The controversy has reached monumental proportions, with TDH lambasted in media outlets the world over. TDH proponents, in turn, have launched a veritable Operation Damage Control. Speaking in defense of the facility, Chertoff assured FOX news host Bill O'Reilly on Feb. 13 that the facility is not a "gulag," as accused. But if released, detainees "might never be seen again," Chertoff cautioned. "So, we have to be tough. But we're tough in a way that's humane." Congressman John Carter, R-Round Rock, took a tour of TDH on Feb. 23, subsequently pronouncing on his Web site that TDH is a "humane" facility. In a disconcertingly cryptic clause, he justifies incarcerating families as a deterrent to human smuggling. Before TDH, Carter explains, illegal immigrants were "freed" and ordered to appear before judges. "This policy was often exploited by alien smugglers. … By bringing children, smugglers likely avoided detention if captured."
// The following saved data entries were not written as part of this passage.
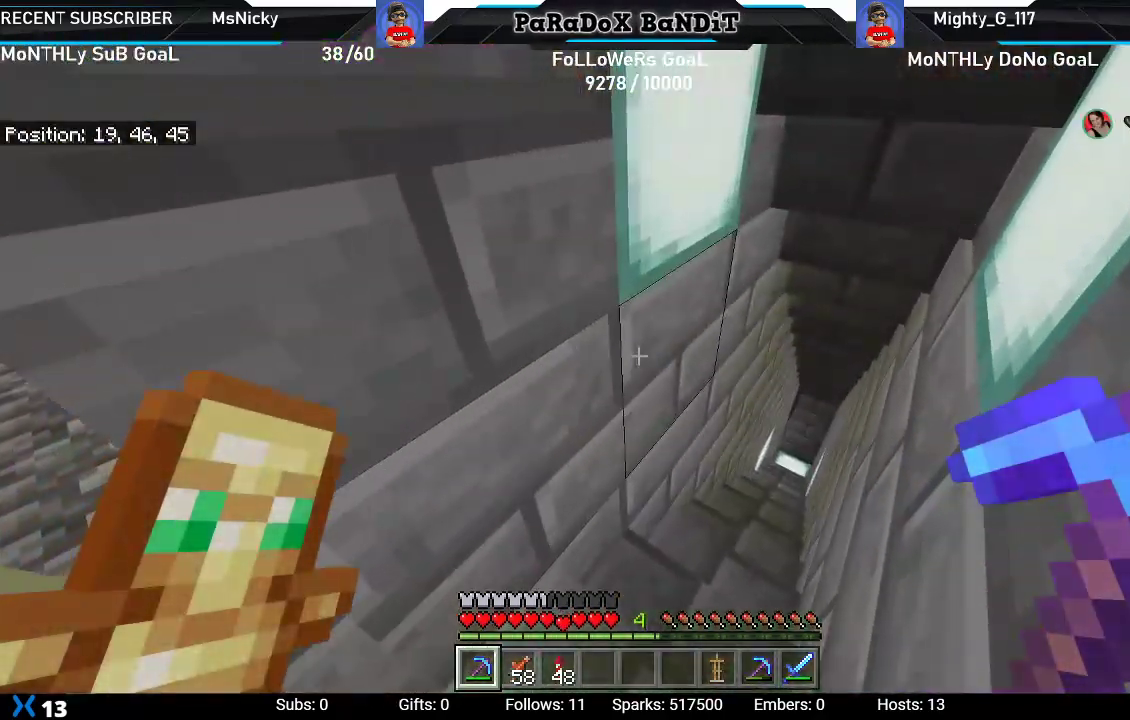
{"buttons": [], "left_stick": "right", "right_stick": "left", "events": [[50, "left_stick", "right"]]}
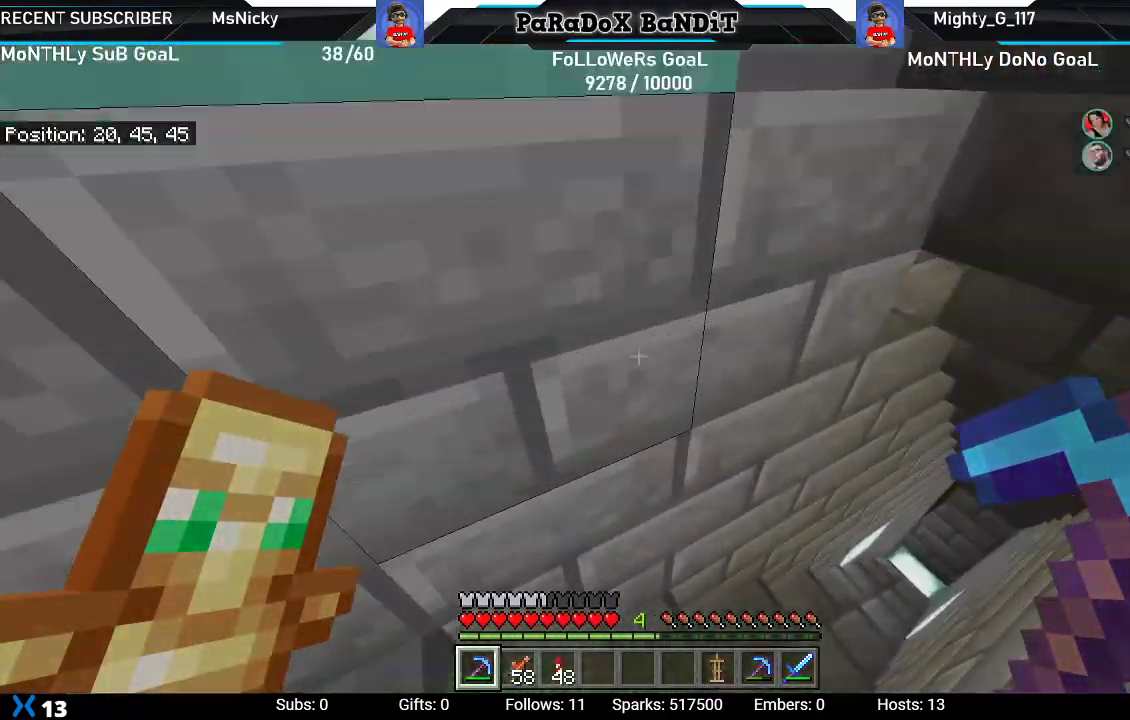
{"buttons": [], "left_stick": "center", "right_stick": "down", "events": [[200, "right_stick", "down-left"], [333, "right_stick", "down"], [400, "left_stick", "center"]]}
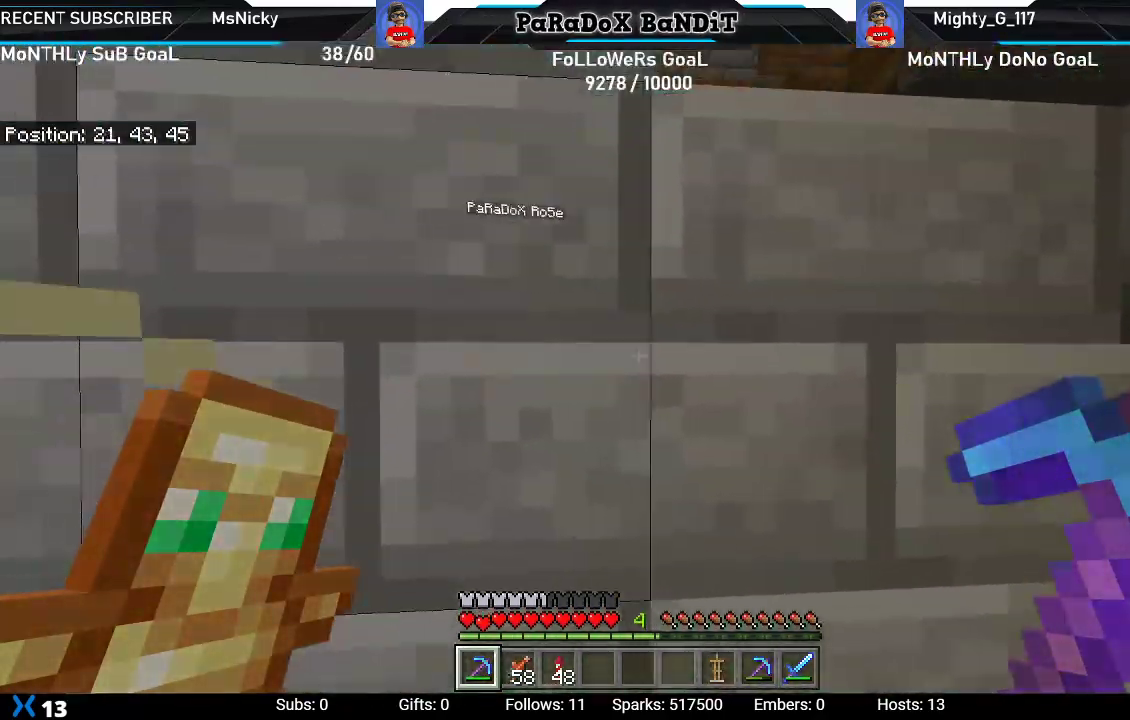
{"buttons": [], "left_stick": "down", "right_stick": "down-right", "events": [[83, "left_stick", "down"], [300, "left_stick", "center"], [300, "right_stick", "down-right"], [433, "left_stick", "down"]]}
This is insane. :grr: :grr: Babies and children in prison?? :wtf: I don't know what to say about what we have become. The fact that they are in a private prison scares me even more.
"The controversy has reached monumental proportions, with TDH lambasted in media outlets the world over". I haven't seen any media reports about this. Do you who have cable see this in our media?